479,001,600. Almost half a billion different variations. Half. A. Billion. Now you know why we use an exclamation point when we calculate a factorial.
To be fair, this ancient organ cannot truly generate millions of unique and varied sounds; in fact, the large majority of them are probably moot. Adding guitar to a combination of eight other instruments probably won’t alter the sound in any significant way, if at all. Looking at the forest for the trees, though, there are still probably at least a thousand flavors that are worthwhile and it’s easy to add subtle shadings to each one. If nothing else, I won’t run out of combinations to sample any time soon. Or ever.
The bass portion (the keys with the inverted color scheme) is much less exciting, with really only two different instrument variations, bass and string bass. There are flute and violin options to play over the bass, but I find these a little distracting. As anyone who has ever been in a band will tell you, bass doesn’t have to be fantastic, it just has to be present. It still packs a decent punch, (enough to annoy the neighbors in any case) so I can’t complain.
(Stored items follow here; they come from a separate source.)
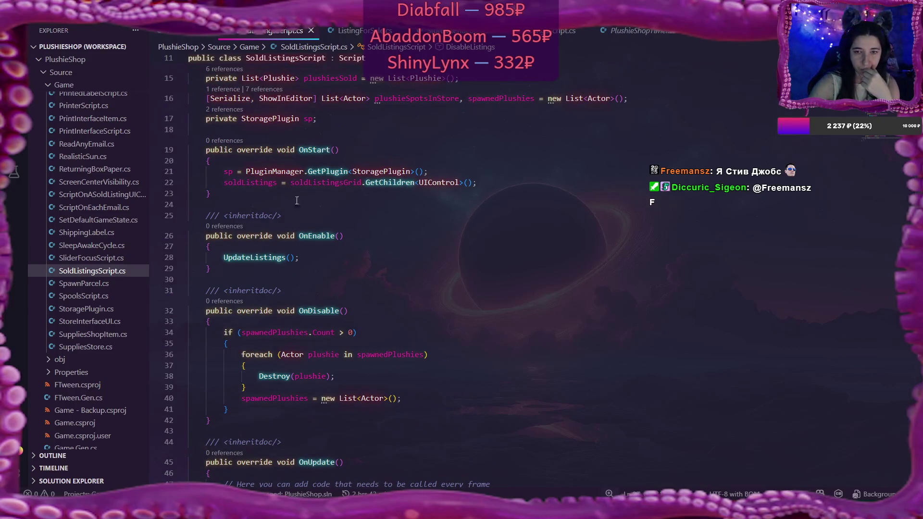
{"action": "mouse_move", "coordinate": [223, 182]}
{"action": "left_mouse_down"}
{"action": "mouse_move", "coordinate": [493, 190]}
{"action": "mouse_move", "coordinate": [484, 183]}
{"action": "left_mouse_up"}
{"action": "key", "text": "ctrl+c"}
All this is well and good, but nothing that couldn’t be done better on a generic synthesizer, right? Unless said synthesizer has a built in Leslie, no, it can’t. For those of you who aren’t already familiar, a Leslie is basically a rotating speaker. They’ve been regularly used on various instruments by countless bands since the 60’s and are standard on any Hammond. It’s the Holy Grail of organ components and the reason the Hammond Company was able to separate itself from imitators. It endows Lucy with glorious capabilities as controllable repeat rates and the vibrato effect I used for “Lucy in the Sky with Diamonds.”
Two other features owed to the Leslie are the autochord system and the percussion generator. These are fun little diversions, and they ramp up the already ample kitsch factor. That said, these really aren’t the most practical components, but that’s not to say they aren’t worth messing around with. Autochord only works in the bass section and it essentially just alternates between two notes. This is fine, but ideally it should alternate between at least three thus enabling a complete chord. You can control the rate at which these notes repeat, but ultimately I find the default bass setting much more accommodating. The drum machine has eight different preset beat patterns and also has an adjustable speed. If I could change it, I would want an interface that allows control over the individual beats instead of just the tempo, but the beats are varied and simple enough to fit in smoothly when desired.
It’s hard to explain why I’m nostalgic for an era I wasn’t even present for. The sublime ringings and murmurs of yesteryear resonate deeply with me, and Lucy revives them for me every time I snap a lever. There are plenty of elitists out there who would write her off, citing that synthesizer technology has advanced light years since the 70’s, that the Piper’s capabilities are primitive at best, and that Hammond has made this antique obsolete at least a dozen times already. I would remind them that having the best equipment available isn’t every musician’s aspiration. New and improved gear doesn’t and will never amount to improved musicianship, sharper abilities, or increased enjoyment. It takes a unique bond between the musician and instrument to truly reveal the potential of both, one that would drive the musician to, say, labor over naming his instrument. Speaking from experience, it’s a bond that’s definitely worth seeking.